Needing to practice what I preach, I followed up on my sermon last Sunday (Matthew 6:5-8) with an examination of my personal prayer time. “Do you pray more fervently in public than in private?” I’d asked in that sermon.

Well, the Spirit stirred me to spend an extended time in prayer yesterday, for over an hour. I prayed for my soul, my family, my fellow leaders at church, and the members and friends of the church, and beyond. I was able to pray aloud (in my private study), and thus more carefully weigh my words — and the fervency of my heart — as I gave voice to my petitions. The time passed all too quickly.

When was your last extended season of personal prayer? An brother from a previous generation raised these petitions to the Lord:

Grant us always to know that to walk with Jesus makes other interests a shadow and a dream. Keep us from intermittent attention to eternal things; Save us from the delusion of those who fail to go far in religion….

Amen. pdb

Praying some Proverbs…

In my devotional reading this week, I have read some chapters of Proverbs. I have been looking forward to it each day, as I hunger and thirst for more wisdom from above. As I read Proverbs 15:8 I found a call to prayer:

The sacrifice of the wicked is an abomination to the LORD, but the prayer of the upright is acceptable to him.

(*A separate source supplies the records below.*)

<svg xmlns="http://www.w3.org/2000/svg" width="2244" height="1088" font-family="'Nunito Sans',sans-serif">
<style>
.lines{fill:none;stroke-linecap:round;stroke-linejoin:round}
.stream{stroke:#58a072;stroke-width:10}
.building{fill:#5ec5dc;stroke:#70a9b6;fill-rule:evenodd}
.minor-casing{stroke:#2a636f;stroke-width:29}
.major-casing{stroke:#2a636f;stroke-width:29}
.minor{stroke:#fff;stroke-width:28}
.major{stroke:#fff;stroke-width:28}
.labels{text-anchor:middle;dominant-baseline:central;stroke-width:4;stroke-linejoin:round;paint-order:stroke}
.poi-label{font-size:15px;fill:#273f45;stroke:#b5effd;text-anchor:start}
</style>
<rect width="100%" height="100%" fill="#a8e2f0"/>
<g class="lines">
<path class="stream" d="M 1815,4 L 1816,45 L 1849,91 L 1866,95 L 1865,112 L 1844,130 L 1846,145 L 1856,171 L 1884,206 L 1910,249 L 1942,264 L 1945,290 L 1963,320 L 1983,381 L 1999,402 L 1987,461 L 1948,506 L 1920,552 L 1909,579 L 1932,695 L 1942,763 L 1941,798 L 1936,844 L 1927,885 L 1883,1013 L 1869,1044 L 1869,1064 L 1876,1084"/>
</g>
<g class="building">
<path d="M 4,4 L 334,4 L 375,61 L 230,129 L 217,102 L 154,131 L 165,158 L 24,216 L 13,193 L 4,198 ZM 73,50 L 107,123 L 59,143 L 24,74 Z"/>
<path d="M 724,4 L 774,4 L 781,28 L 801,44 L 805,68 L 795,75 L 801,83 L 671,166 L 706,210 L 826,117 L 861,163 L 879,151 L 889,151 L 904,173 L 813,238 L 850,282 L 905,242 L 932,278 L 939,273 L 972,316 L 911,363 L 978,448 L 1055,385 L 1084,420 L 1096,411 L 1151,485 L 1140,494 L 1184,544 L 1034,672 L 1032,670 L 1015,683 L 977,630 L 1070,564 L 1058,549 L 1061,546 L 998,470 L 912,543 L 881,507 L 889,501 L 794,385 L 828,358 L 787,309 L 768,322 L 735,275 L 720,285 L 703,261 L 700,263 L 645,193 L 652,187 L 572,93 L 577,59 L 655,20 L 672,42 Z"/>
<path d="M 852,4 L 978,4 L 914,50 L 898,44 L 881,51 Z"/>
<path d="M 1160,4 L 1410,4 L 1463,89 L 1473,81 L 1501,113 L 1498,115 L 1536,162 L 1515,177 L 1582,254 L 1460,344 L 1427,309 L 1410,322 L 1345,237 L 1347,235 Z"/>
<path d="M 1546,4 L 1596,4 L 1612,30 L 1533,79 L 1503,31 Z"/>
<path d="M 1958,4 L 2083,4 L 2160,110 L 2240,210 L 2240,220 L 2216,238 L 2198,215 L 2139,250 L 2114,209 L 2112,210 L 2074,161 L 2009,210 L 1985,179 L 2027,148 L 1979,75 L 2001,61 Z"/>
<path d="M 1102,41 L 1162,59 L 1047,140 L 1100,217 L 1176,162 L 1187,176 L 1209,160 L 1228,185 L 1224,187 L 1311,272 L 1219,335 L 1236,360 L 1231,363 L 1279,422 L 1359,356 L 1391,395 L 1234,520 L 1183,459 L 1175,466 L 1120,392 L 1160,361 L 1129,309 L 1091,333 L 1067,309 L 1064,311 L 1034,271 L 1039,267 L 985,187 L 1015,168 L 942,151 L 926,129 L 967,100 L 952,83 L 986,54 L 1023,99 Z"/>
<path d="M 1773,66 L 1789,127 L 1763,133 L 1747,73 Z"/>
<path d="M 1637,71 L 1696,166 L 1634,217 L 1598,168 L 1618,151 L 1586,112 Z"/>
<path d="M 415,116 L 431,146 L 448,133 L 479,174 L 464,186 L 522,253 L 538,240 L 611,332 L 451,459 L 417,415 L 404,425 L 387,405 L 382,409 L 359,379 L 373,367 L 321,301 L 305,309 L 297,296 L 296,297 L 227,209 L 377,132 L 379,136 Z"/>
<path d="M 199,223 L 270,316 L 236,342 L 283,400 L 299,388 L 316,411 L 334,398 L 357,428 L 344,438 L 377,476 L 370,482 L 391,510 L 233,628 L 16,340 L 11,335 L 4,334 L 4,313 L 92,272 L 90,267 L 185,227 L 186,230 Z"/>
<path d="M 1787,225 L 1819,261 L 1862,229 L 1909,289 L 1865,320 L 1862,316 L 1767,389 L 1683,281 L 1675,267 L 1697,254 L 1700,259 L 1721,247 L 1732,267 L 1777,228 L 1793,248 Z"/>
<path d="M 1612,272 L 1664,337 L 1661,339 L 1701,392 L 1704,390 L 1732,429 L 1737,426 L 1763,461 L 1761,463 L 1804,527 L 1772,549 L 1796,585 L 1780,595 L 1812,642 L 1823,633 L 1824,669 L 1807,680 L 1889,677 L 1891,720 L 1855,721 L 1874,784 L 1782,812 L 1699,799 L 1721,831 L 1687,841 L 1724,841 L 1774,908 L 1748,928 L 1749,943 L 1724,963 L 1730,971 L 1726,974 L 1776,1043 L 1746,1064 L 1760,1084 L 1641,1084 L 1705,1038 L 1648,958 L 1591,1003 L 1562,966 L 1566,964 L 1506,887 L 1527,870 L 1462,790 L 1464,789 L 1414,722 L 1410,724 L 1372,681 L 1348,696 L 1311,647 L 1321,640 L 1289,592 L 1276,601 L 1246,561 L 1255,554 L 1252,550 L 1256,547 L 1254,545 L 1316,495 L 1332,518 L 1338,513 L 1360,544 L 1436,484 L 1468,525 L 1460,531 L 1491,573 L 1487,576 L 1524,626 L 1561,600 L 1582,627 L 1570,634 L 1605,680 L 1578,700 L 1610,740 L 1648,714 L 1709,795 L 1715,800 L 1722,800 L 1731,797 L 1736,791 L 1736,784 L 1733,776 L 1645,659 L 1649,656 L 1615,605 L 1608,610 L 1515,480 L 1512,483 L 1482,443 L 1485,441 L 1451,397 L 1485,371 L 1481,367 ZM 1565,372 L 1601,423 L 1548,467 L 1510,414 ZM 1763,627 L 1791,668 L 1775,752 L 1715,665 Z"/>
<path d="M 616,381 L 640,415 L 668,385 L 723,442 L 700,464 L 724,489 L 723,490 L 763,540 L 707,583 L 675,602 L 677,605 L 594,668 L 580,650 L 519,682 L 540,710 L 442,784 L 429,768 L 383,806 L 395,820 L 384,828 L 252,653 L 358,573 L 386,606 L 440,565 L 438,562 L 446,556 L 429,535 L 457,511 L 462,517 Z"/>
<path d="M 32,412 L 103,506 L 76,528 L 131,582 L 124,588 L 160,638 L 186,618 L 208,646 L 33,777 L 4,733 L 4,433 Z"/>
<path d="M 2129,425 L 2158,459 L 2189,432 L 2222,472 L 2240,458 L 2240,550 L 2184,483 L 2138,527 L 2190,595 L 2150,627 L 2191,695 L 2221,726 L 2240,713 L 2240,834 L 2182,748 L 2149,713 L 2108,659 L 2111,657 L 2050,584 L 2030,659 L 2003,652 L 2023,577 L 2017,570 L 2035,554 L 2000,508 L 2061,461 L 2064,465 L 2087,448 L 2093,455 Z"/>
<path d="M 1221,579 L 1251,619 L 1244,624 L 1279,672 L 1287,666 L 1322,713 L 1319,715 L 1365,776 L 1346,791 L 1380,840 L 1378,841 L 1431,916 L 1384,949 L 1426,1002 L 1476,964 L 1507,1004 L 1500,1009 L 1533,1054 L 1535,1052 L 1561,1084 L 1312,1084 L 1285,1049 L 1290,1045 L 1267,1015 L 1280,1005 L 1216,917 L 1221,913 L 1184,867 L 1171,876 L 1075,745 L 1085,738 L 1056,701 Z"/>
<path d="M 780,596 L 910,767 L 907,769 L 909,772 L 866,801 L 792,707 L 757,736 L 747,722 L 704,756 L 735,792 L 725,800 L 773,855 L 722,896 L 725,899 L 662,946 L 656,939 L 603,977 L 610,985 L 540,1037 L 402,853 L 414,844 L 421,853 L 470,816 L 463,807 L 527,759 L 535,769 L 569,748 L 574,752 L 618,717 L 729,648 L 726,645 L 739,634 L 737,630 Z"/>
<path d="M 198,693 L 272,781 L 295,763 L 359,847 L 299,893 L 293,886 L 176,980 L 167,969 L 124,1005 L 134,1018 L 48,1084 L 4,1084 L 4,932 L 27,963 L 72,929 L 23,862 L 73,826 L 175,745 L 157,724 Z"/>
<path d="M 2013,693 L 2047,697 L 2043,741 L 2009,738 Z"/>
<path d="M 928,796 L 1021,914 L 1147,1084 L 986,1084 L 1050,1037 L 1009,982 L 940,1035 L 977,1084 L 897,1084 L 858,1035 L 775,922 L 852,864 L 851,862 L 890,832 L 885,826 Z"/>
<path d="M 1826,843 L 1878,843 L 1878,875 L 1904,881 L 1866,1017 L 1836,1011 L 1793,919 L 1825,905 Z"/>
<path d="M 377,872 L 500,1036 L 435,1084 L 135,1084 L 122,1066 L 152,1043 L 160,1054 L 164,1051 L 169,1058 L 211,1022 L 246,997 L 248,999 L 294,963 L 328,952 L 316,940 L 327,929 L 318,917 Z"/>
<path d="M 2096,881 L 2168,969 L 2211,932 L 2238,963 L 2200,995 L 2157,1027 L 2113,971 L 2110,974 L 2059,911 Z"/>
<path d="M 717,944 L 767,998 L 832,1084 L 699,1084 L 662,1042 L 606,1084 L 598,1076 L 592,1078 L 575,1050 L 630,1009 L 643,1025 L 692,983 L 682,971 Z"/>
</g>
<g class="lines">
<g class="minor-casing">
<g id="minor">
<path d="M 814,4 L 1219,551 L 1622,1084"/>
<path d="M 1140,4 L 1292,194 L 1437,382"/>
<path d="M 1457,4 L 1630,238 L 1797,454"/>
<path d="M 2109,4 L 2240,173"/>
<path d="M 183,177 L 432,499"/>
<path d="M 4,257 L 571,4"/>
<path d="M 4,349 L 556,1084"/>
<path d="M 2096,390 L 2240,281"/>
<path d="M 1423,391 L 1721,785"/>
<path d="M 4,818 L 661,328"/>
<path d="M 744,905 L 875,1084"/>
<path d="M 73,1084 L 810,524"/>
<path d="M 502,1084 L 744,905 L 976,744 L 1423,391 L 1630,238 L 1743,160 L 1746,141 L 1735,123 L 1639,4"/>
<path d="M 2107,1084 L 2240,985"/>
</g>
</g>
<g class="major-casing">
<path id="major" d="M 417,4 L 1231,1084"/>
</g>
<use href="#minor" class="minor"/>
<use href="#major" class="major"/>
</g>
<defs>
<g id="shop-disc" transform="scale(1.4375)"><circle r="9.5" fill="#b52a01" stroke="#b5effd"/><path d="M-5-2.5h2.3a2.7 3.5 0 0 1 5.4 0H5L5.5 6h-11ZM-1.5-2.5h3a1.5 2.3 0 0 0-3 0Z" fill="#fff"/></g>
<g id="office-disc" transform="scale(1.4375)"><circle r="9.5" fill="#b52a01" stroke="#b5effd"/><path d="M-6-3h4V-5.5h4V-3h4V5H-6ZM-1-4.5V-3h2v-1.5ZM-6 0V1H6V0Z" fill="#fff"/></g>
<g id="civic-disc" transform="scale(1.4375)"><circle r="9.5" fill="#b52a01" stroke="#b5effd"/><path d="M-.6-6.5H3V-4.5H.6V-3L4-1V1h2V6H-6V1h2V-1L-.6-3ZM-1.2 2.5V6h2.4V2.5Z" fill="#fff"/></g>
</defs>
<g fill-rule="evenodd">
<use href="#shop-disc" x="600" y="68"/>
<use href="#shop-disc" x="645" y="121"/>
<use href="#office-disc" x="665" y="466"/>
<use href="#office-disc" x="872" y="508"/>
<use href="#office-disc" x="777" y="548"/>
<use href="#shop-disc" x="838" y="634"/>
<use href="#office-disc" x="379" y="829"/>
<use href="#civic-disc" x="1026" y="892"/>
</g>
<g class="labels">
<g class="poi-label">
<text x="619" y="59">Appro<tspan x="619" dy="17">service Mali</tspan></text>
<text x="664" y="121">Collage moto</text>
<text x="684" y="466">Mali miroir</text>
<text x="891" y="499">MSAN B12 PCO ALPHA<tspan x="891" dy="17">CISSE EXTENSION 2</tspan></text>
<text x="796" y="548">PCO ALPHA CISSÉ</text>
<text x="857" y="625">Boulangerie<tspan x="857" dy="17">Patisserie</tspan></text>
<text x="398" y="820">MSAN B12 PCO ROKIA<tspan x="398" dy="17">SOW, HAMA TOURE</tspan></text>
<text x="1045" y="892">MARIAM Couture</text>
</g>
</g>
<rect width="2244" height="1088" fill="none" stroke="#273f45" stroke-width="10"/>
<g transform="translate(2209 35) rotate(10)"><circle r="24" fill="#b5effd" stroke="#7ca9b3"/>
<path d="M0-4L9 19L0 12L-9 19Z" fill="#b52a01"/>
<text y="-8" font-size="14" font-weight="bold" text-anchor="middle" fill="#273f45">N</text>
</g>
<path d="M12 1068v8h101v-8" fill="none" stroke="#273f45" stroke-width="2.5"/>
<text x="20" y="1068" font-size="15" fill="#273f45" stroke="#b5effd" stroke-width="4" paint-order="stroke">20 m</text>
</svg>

When I read Proverbs 16:3, I noted another call to pray:

Commit your work to the LORD, and your plans will be established.

I was immediately stopped in my tracks, summoned by the Spirit to pray. It is not enough to read seeking truth and help in God’s Word, but we must ever ASK for these things from our Father in heaven! And, yes, the remainder of my reading time was blessed as I PRAYERFULLY read other timely truths I hungered after…

The heart of the wise makes his speech judicious and adds persuasiveness to his lips. (16:23)

Make sure to interweave your reading of the Word with prayer — and your prayers with the very Words of Scripture!